Guardai il mio capo. Speravo che iniziasse a ridere e che mi dicesse che quello era uno scherzo di cattivo gusto e basta. Ma non fu così. La sua espressione non lasciava trasparire nulla.
- è uno scherzo, vero? -
- no Myers. È il tuo prossimo incarico. -
Ecco, lo sapevo che sarebbe andata a finire così.
- non penserai mica che io mi infili in una accademia di tennis lontana miglia da qui, in mezzo al nulla e a dei marmocchi viziati che rincorrono una stupida pallina gialla e pelosa solo per pedinare questo tizio! -
Mi scrutò in silenzio prima di decidersi a rispondere.
- tanto per cominciare quel “tizio” potrebbe essere il nuovo pupillo del boss mafioso, quindi pedinarlo potrà essere molto utile, inoltre non sono marmocchi quelli tra cui andrai, hanno tutti la tua età, ed ho già discusso con il preside fingendomi tuo padre, hai già la tua bella stanza pronta. -
- non servirà a niente. Io non ci vado. -
- Myers ho già accettato l’incarico. -
- bene, benissimo, mandaci qualcun altro. Ci sono tanti reporter in gamba. -
- il cliente ha chiesto te. -
- Chi è questo cliente? Che cosa sai di lui? -
- segreto. Bene, ti aspettano domani nel tardo pomeriggio. Arriverai proprio all’inizio dell’anno nuovo. Pensa che fortuna! -
Mi accigliai. Sapevo benissimo che alla fine avrebbe vinto lui. Il suo sorriso si allargò.
Avanzai una debole protesta.
- non so nemmeno giocare a tennis. -
il suo sorriso si allargò ancora di più. Se avesse continuato ad allargarlo gli si sarebbe sicuramente divisa a metà la faccia.

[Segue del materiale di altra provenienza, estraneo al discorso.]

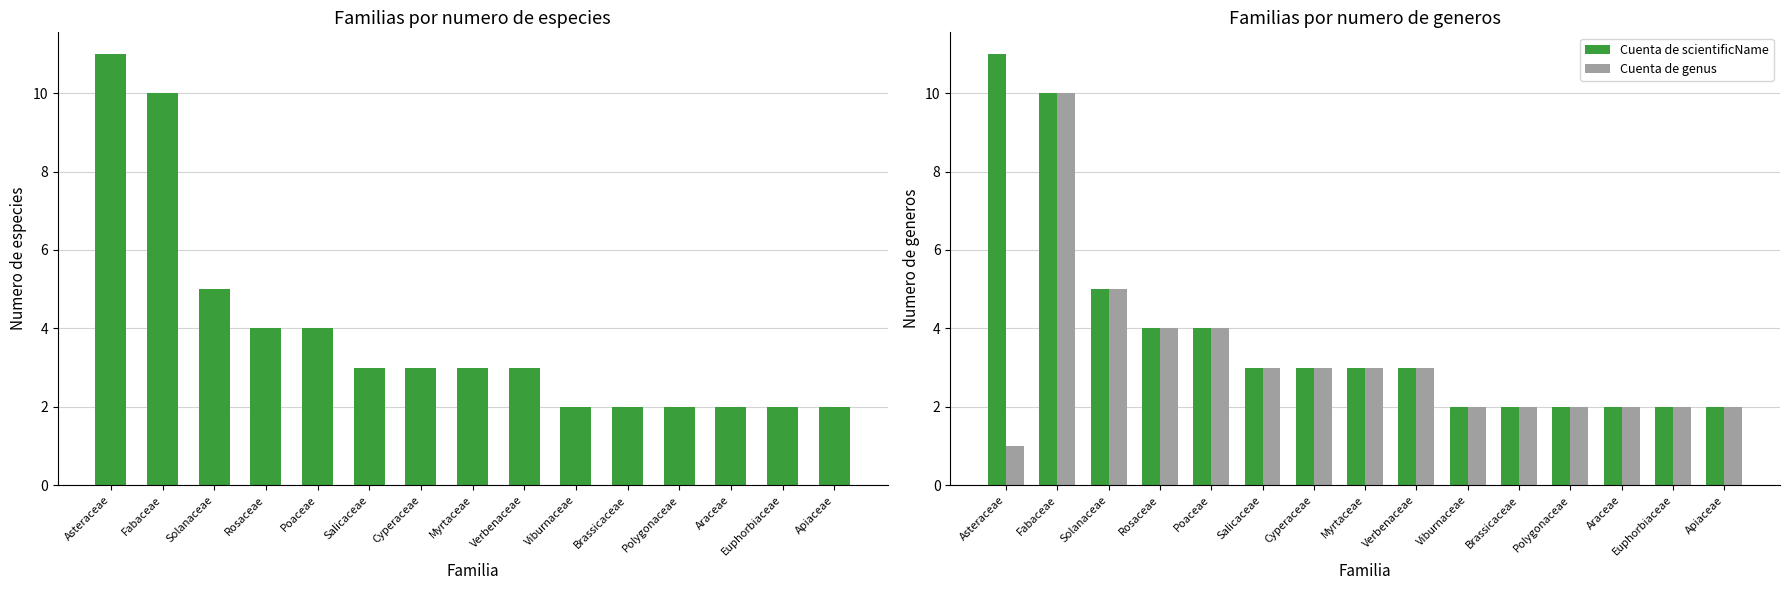

What is the sum of all Cuenta de genus values?

48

- stai scherzando vero? Io non ci penso nemmeno a mettermi una racchetta in mano! -
- calma calma Myers, non dovrai farlo. La tua visita passerà come una sorta di “scambio culturale”, non dovrai giocare a tennis. -
Lo odiavo.
Aveva già programmato tutto. Sapeva benissimo che non avrei potuto digli di no. Maledizione.
- questo fascicolo contiene la tua copertura. Studia bene Myers, partirai domani mattina. -
Presi il fascicolo. Non ero per niente contenta.
Mi voltai per andarmene. Non avevo intenzione di restare lì un minuto di più.
- non voglio errori Myers. -
- come sempre… -
Chiusi la porta alle mie spalle e sospirai. Mi aveva fregata anche questa volta.
Sapeva benissimo di avermi in pugno perché difficilmente sarei andata a lavorare per un altro giornale.
E questo mi innervosiva ancora di più.
Ora però non mi restava che fare armi e bagagli e partire per questa nuova missione.
Non mi piaceva per niente l’idea di lasciare New York per andare in questa accademia. Come si chiamava? Ah già, Cascadia.
Lessi e rilessi i due fascicoli. Dovevo essere pronta. Fa parte del lavoro. Che mi piacesse o meno.